[Records provided Boundary: Start]

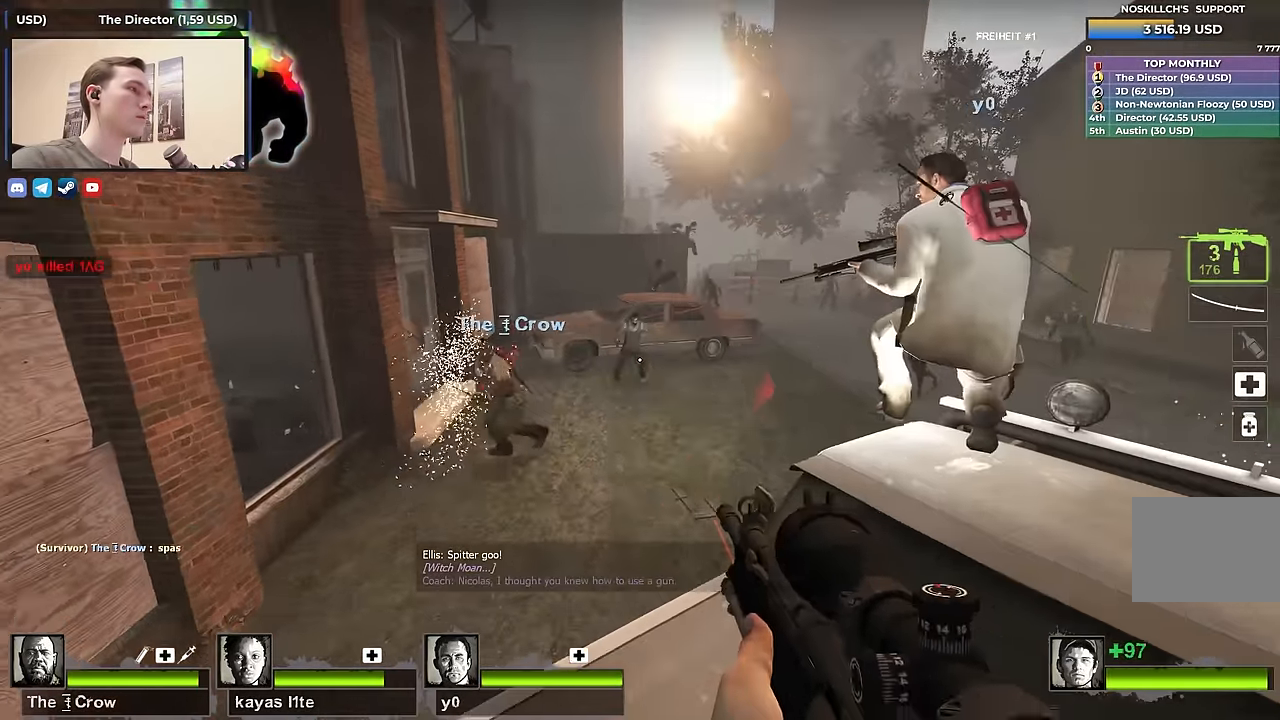
{"keys": ["r", "tab"], "events": [[383, "r", "down"], [383, "w", "down"], [433, "tab", "down"], [467, "w", "up"]]}
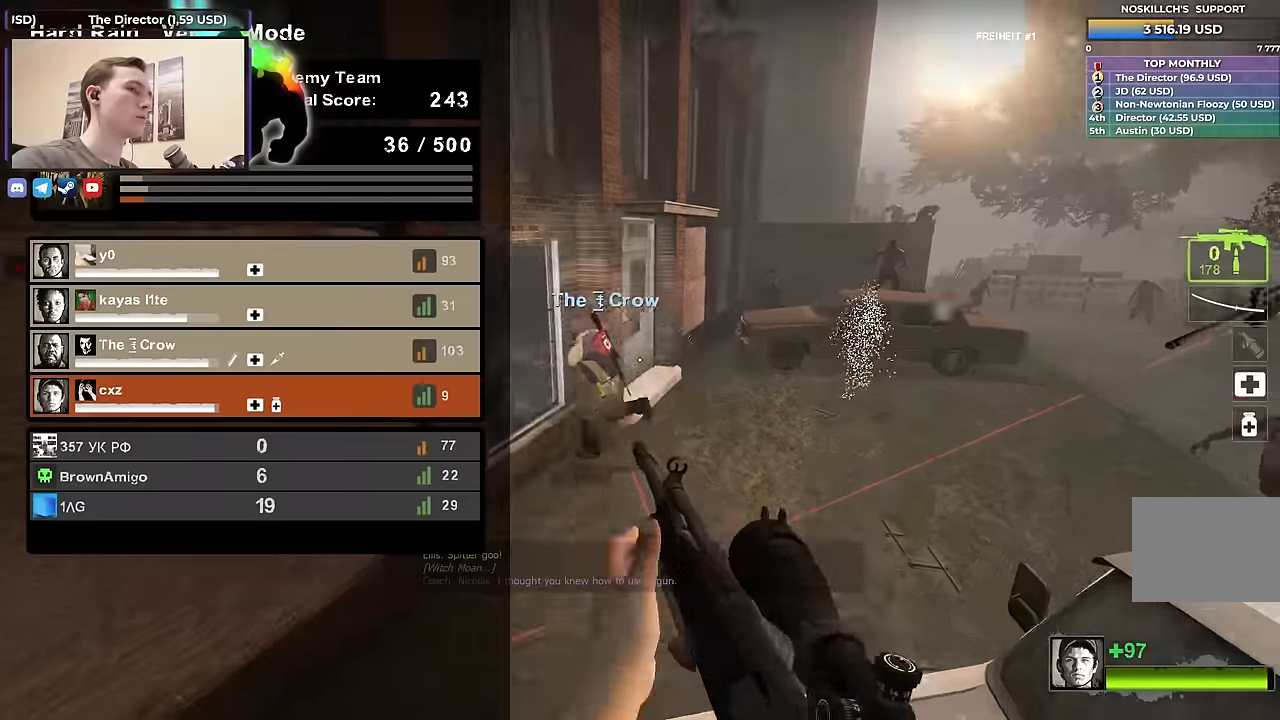
{"keys": ["w"], "events": [[17, "r", "up"], [100, "w", "down"], [150, "tab", "up"]]}
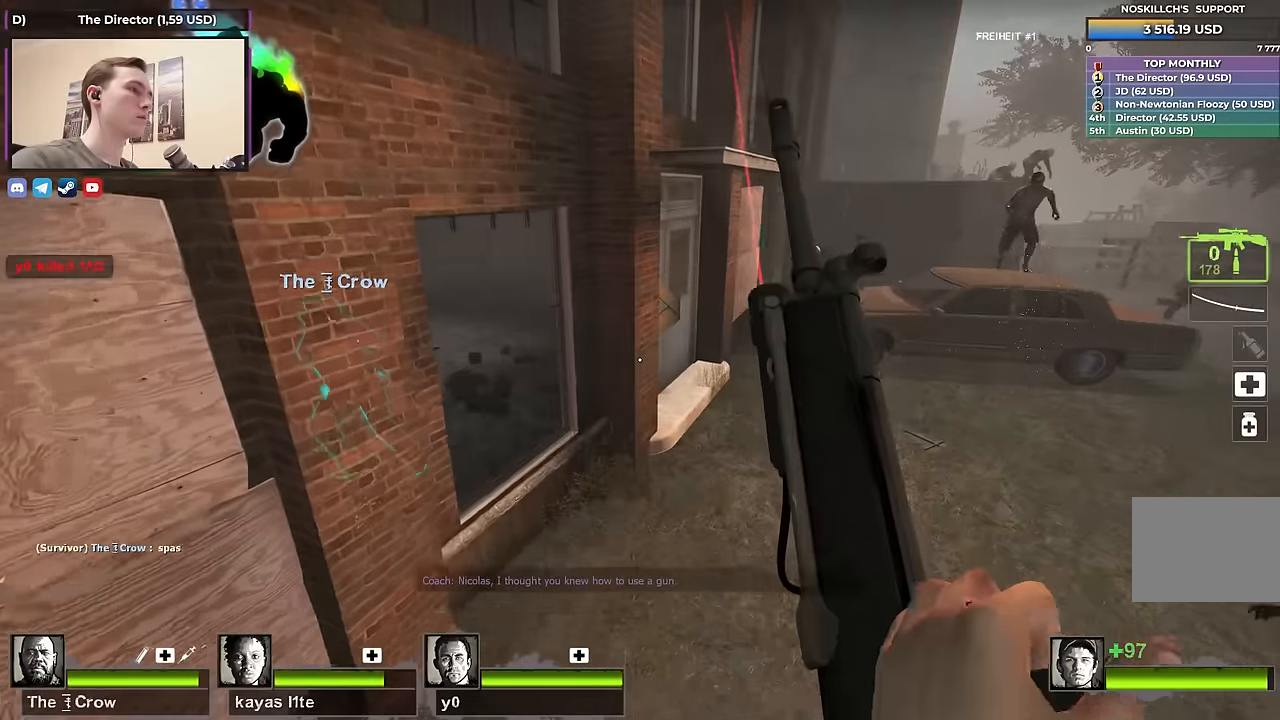
{"keys": ["d", "w"], "events": [[133, "w", "up"], [167, "a", "down"], [317, "a", "up"], [317, "w", "down"], [500, "d", "down"]]}
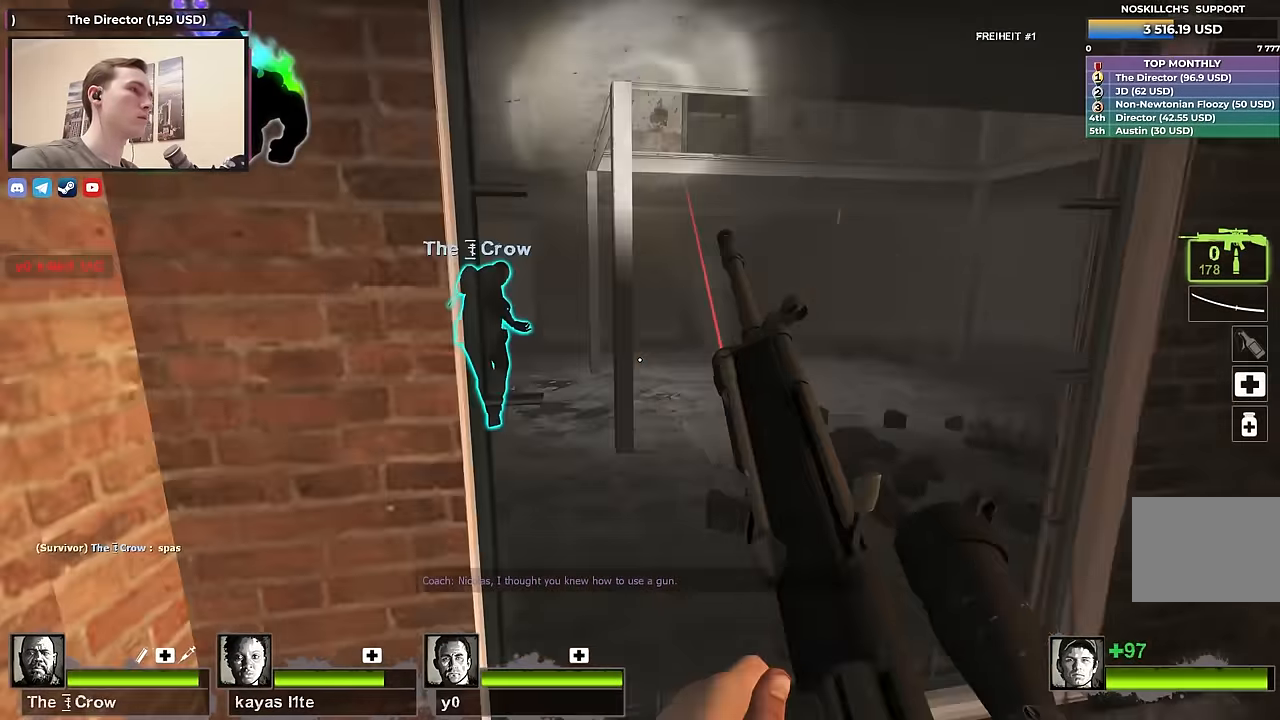
{"keys": ["d", "w"], "events": [[133, "d", "up"], [417, "d", "down"]]}
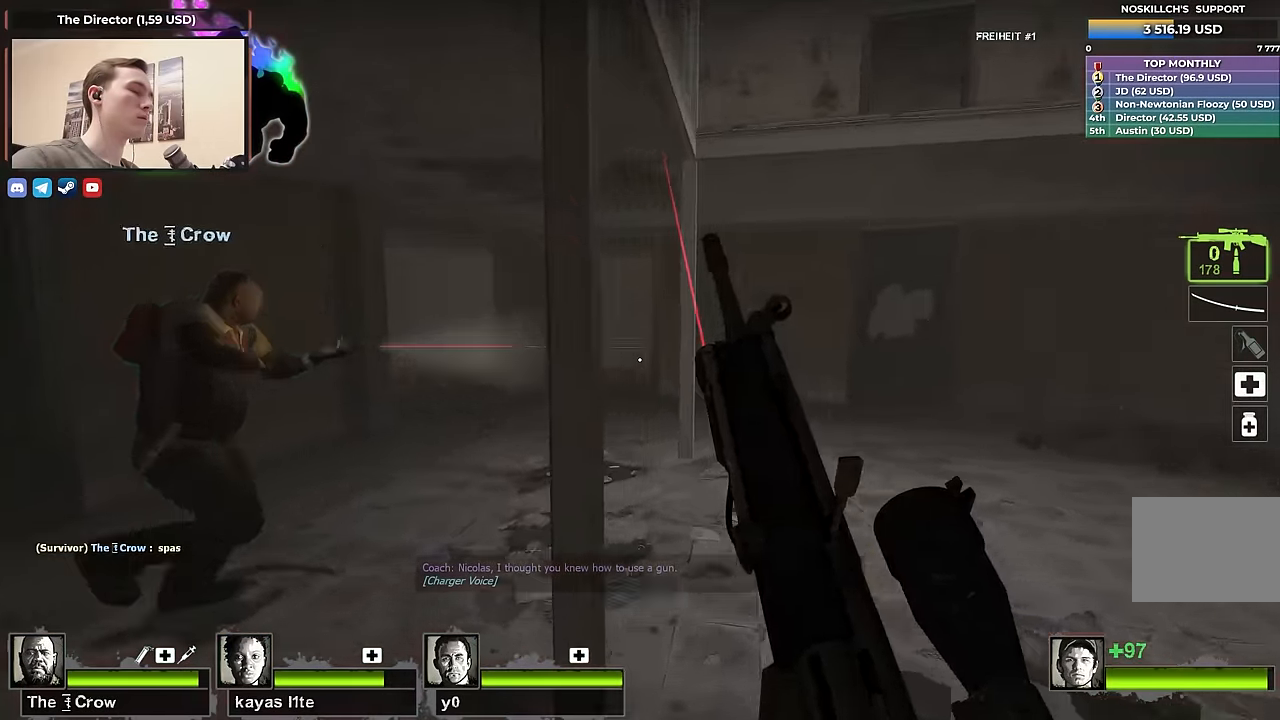
{"keys": ["a"], "events": [[200, "d", "up"], [350, "d", "down"], [400, "w", "up"], [450, "a", "down"], [450, "d", "up"]]}
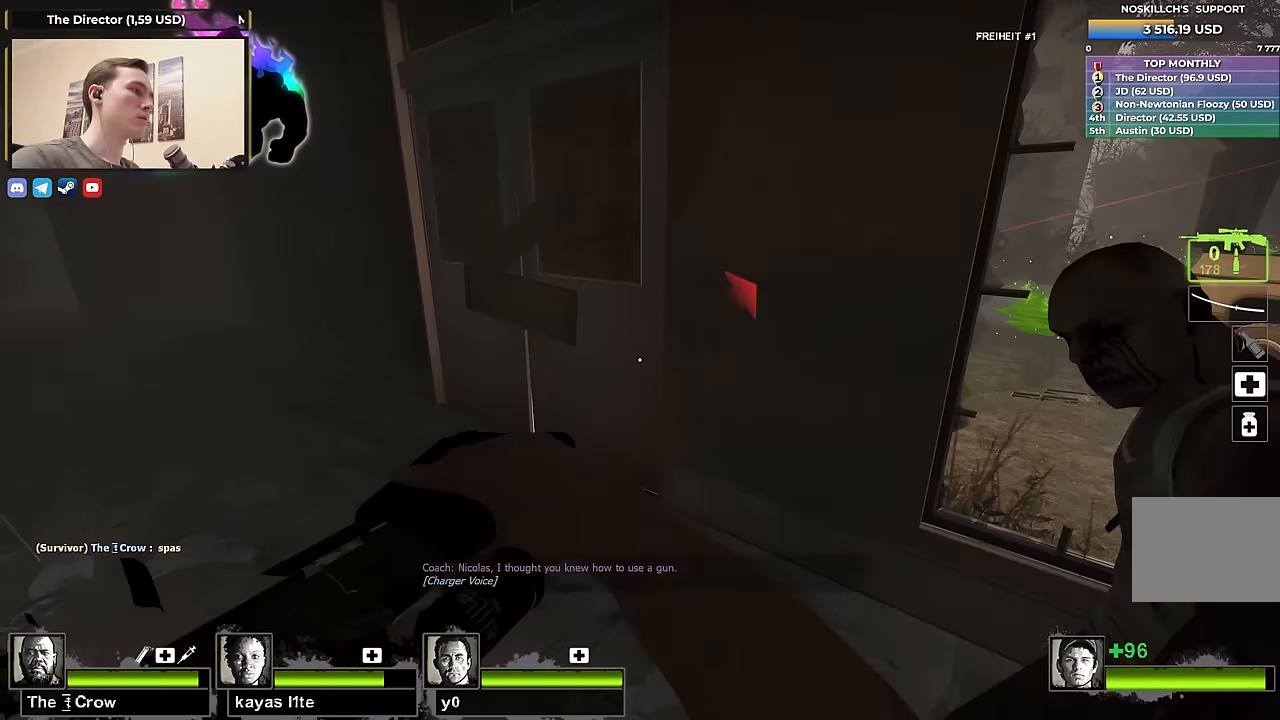
{"keys": ["d", "w"], "events": [[267, "w", "down"], [350, "a", "up"], [450, "d", "down"]]}
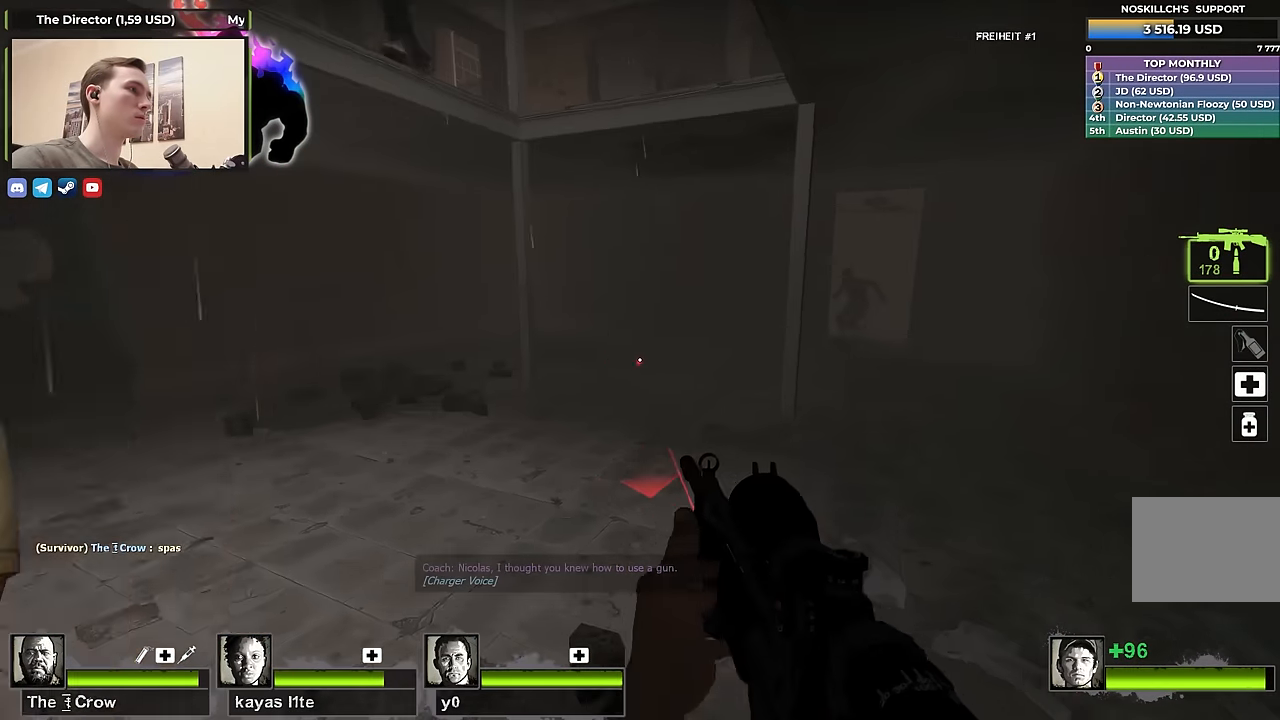
{"keys": ["d", "w"], "events": [[133, "a", "down"], [133, "d", "up"], [333, "a", "up"], [367, "d", "down"]]}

[Records provided Boundary: End]

Skipping the images, write out the whole listing exactly.

{"keys": ["r", "tab"], "events": [[383, "r", "down"], [383, "w", "down"], [433, "tab", "down"], [467, "w", "up"]]}
{"keys": ["w"], "events": [[17, "r", "up"], [100, "w", "down"], [150, "tab", "up"]]}
{"keys": ["d", "w"], "events": [[133, "w", "up"], [167, "a", "down"], [317, "a", "up"], [317, "w", "down"], [500, "d", "down"]]}
{"keys": ["d", "w"], "events": [[133, "d", "up"], [417, "d", "down"]]}
{"keys": ["a"], "events": [[200, "d", "up"], [350, "d", "down"], [400, "w", "up"], [450, "a", "down"], [450, "d", "up"]]}
{"keys": ["d", "w"], "events": [[267, "w", "down"], [350, "a", "up"], [450, "d", "down"]]}
{"keys": ["d", "w"], "events": [[133, "a", "down"], [133, "d", "up"], [333, "a", "up"], [367, "d", "down"]]}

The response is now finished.